### WORK TO BE COMPLETED
Please rewrite the material below with "Espace presse" renamed to "Salle de presse", keeping every other line unchanged.

Data entries:
-------

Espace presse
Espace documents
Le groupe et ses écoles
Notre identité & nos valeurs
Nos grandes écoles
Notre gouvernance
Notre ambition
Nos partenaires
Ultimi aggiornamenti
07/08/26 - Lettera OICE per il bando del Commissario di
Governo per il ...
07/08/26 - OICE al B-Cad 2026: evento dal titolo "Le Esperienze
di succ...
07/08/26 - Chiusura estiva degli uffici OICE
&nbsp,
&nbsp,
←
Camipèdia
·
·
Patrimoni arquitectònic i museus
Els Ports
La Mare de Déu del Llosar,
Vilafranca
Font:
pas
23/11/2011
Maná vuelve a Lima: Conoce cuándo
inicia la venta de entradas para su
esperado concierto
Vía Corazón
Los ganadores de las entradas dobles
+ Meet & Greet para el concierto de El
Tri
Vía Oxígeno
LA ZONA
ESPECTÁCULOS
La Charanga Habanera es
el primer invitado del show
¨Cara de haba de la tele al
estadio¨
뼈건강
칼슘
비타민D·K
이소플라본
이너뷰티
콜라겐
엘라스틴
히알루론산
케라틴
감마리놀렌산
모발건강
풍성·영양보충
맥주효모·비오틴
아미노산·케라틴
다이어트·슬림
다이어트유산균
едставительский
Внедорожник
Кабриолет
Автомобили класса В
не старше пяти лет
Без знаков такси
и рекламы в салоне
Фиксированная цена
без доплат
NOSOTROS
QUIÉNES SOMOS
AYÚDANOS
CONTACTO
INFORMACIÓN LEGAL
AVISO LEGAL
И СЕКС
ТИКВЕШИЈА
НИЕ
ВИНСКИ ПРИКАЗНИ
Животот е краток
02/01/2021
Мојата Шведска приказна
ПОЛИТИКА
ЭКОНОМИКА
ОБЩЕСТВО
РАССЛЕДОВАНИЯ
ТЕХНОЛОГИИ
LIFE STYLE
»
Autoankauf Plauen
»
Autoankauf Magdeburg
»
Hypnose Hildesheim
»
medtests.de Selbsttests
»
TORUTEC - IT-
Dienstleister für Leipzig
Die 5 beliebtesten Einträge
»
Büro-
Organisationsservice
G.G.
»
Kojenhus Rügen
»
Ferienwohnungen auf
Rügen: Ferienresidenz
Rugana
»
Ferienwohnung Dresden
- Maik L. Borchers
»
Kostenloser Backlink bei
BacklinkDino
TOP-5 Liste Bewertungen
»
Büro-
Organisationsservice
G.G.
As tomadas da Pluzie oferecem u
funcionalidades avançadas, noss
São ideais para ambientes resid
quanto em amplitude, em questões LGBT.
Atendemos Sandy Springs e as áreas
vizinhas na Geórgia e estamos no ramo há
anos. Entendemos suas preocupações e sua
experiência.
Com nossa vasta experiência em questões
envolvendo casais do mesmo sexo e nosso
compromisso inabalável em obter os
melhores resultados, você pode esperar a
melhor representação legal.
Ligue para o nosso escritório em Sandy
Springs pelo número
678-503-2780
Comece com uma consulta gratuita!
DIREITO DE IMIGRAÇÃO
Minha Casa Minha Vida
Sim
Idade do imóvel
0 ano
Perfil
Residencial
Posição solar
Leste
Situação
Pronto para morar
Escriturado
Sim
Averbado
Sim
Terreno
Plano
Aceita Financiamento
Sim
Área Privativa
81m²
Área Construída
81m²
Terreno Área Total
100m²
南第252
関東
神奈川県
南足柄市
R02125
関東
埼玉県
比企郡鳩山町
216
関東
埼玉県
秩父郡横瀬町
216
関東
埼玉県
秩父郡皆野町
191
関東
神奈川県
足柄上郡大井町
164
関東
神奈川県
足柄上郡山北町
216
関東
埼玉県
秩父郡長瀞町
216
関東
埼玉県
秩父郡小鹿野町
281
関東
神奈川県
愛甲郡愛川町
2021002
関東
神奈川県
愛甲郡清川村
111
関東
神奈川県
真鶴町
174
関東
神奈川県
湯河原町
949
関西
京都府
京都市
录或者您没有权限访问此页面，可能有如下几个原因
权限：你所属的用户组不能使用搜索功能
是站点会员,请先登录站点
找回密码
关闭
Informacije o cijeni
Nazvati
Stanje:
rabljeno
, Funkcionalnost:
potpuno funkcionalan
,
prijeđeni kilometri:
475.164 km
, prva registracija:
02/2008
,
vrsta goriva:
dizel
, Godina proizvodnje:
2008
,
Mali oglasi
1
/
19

-------

### ANSWER SECTION
Salle de presse
Espace documents
Le groupe et ses écoles
Notre identité & nos valeurs
Nos grandes écoles
Notre gouvernance
Notre ambition
Nos partenaires
Ultimi aggiornamenti
07/08/26 - Lettera OICE per il bando del Commissario di
Governo per il ...
07/08/26 - OICE al B-Cad 2026: evento dal titolo "Le Esperienze
di succ...
07/08/26 - Chiusura estiva degli uffici OICE
&nbsp,
&nbsp,
←
Camipèdia
·
·
Patrimoni arquitectònic i museus
Els Ports
La Mare de Déu del Llosar,
Vilafranca
Font:
pas
23/11/2011
Maná vuelve a Lima: Conoce cuándo
inicia la venta de entradas para su
esperado concierto
Vía Corazón
Los ganadores de las entradas dobles
+ Meet & Greet para el concierto de El
Tri
Vía Oxígeno
LA ZONA
ESPECTÁCULOS
La Charanga Habanera es
el primer invitado del show
¨Cara de haba de la tele al
estadio¨
뼈건강
칼슘
비타민D·K
이소플라본
이너뷰티
콜라겐
엘라스틴
히알루론산
케라틴
감마리놀렌산
모발건강
풍성·영양보충
맥주효모·비오틴
아미노산·케라틴
다이어트·슬림
다이어트유산균
едставительский
Внедорожник
Кабриолет
Автомобили класса В
не старше пяти лет
Без знаков такси
и рекламы в салоне
Фиксированная цена
без доплат
NOSOTROS
QUIÉNES SOMOS
AYÚDANOS
CONTACTO
INFORMACIÓN LEGAL
AVISO LEGAL
И СЕКС
ТИКВЕШИЈА
НИЕ
ВИНСКИ ПРИКАЗНИ
Животот е краток
02/01/2021
Мојата Шведска приказна
ПОЛИТИКА
ЭКОНОМИКА
ОБЩЕСТВО
РАССЛЕДОВАНИЯ
ТЕХНОЛОГИИ
LIFE STYLE
»
Autoankauf Plauen
»
Autoankauf Magdeburg
»
Hypnose Hildesheim
»
medtests.de Selbsttests
»
TORUTEC - IT-
Dienstleister für Leipzig
Die 5 beliebtesten Einträge
»
Büro-
Organisationsservice
G.G.
»
Kojenhus Rügen
»
Ferienwohnungen auf
Rügen: Ferienresidenz
Rugana
»
Ferienwohnung Dresden
- Maik L. Borchers
»
Kostenloser Backlink bei
BacklinkDino
TOP-5 Liste Bewertungen
»
Büro-
Organisationsservice
G.G.
As tomadas da Pluzie oferecem u
funcionalidades avançadas, noss
São ideais para ambientes resid
quanto em amplitude, em questões LGBT.
Atendemos Sandy Springs e as áreas
vizinhas na Geórgia e estamos no ramo há
anos. Entendemos suas preocupações e sua
experiência.
Com nossa vasta experiência em questões
envolvendo casais do mesmo sexo e nosso
compromisso inabalável em obter os
melhores resultados, você pode esperar a
melhor representação legal.
Ligue para o nosso escritório em Sandy
Springs pelo número
678-503-2780
Comece com uma consulta gratuita!
DIREITO DE IMIGRAÇÃO
Minha Casa Minha Vida
Sim
Idade do imóvel
0 ano
Perfil
Residencial
Posição solar
Leste
Situação
Pronto para morar
Escriturado
Sim
Averbado
Sim
Terreno
Plano
Aceita Financiamento
Sim
Área Privativa
81m²
Área Construída
81m²
Terreno Área Total
100m²
南第252
関東
神奈川県
南足柄市
R02125
関東
埼玉県
比企郡鳩山町
216
関東
埼玉県
秩父郡横瀬町
216
関東
埼玉県
秩父郡皆野町
191
関東
神奈川県
足柄上郡大井町
164
関東
神奈川県
足柄上郡山北町
216
関東
埼玉県
秩父郡長瀞町
216
関東
埼玉県
秩父郡小鹿野町
281
関東
神奈川県
愛甲郡愛川町
2021002
関東
神奈川県
愛甲郡清川村
111
関東
神奈川県
真鶴町
174
関東
神奈川県
湯河原町
949
関西
京都府
京都市
录或者您没有权限访问此页面，可能有如下几个原因
权限：你所属的用户组不能使用搜索功能
是站点会员,请先登录站点
找回密码
关闭
Informacije o cijeni
Nazvati
Stanje:
rabljeno
, Funkcionalnost:
potpuno funkcionalan
,
prijeđeni kilometri:
475.164 km
, prva registracija:
02/2008
,
vrsta goriva:
dizel
, Godina proizvodnje:
2008
,
Mali oglasi
1
/
19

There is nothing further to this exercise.